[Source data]
[Start of Attachment]

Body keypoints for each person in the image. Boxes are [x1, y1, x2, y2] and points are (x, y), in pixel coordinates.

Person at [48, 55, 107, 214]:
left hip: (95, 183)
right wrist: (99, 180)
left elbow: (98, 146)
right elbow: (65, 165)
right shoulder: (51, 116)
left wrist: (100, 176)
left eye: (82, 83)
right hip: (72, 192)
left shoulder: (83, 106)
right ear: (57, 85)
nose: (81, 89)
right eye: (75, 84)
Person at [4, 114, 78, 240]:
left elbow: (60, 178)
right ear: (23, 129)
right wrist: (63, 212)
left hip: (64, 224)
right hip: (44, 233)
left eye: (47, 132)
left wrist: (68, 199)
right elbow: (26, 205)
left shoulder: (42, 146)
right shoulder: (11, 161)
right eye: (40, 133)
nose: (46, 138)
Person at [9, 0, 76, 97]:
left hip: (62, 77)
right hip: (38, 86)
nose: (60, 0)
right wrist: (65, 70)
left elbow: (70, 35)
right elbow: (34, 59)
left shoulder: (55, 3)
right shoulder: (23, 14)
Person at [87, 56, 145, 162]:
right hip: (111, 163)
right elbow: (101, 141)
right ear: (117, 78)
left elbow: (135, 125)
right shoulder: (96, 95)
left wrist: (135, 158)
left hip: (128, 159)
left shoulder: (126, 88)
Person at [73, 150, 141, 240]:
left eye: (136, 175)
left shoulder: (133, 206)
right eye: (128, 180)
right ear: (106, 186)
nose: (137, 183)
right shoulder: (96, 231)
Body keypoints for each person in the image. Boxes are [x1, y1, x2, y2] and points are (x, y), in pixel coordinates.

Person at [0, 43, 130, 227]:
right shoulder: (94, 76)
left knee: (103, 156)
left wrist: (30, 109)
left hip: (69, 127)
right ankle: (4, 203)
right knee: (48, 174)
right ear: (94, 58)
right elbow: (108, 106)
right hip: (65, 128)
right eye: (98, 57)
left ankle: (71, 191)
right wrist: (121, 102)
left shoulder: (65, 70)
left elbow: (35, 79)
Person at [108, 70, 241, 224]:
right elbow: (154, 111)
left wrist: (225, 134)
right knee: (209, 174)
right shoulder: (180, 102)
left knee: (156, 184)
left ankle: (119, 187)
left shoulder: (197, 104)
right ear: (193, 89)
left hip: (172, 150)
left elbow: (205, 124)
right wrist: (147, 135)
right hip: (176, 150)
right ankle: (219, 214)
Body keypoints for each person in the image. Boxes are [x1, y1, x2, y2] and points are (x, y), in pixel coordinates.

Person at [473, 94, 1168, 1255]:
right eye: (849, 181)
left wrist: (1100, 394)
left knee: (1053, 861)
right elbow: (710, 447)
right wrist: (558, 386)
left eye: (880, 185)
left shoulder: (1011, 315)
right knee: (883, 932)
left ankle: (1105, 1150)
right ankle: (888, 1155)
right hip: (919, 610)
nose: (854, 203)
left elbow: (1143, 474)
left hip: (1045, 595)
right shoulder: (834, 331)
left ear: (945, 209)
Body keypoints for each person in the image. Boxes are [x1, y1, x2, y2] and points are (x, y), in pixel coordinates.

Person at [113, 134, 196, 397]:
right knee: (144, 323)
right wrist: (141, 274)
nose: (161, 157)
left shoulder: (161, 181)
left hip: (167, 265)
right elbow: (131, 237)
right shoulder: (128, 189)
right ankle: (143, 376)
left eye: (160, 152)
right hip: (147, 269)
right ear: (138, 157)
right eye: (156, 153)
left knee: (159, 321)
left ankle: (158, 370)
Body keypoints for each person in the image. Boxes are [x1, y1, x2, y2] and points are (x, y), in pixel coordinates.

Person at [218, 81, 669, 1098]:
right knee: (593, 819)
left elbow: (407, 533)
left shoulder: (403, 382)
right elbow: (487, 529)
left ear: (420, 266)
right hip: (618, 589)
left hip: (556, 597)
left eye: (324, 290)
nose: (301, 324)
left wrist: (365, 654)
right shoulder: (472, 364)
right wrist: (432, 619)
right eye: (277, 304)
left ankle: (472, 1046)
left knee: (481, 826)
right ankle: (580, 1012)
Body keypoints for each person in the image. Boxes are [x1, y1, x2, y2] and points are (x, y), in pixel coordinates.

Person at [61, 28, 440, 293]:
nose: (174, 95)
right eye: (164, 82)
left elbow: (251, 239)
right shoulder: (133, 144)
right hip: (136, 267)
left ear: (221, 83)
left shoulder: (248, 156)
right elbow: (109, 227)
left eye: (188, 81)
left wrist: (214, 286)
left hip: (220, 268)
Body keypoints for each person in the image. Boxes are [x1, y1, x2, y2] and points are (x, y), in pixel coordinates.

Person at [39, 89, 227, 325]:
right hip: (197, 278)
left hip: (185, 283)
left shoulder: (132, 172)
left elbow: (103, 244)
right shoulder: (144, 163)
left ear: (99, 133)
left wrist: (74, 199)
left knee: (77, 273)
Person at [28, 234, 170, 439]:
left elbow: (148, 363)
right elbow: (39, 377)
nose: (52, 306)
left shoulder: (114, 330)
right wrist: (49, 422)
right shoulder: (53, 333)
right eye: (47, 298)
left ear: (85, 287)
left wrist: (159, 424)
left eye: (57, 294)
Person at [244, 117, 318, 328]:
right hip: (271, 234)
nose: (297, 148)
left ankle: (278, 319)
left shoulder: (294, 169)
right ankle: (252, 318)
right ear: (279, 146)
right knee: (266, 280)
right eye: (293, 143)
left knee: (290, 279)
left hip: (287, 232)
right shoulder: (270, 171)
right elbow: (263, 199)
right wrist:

[End of Attachment]

## Directions
Each line above that carries the string "nose" has to be returned.

## Result for this task
nose: (81, 89)
nose: (46, 138)
nose: (60, 0)
nose: (137, 183)
nose: (854, 203)
nose: (161, 157)
nose: (301, 324)
nose: (174, 95)
nose: (52, 306)
nose: (297, 148)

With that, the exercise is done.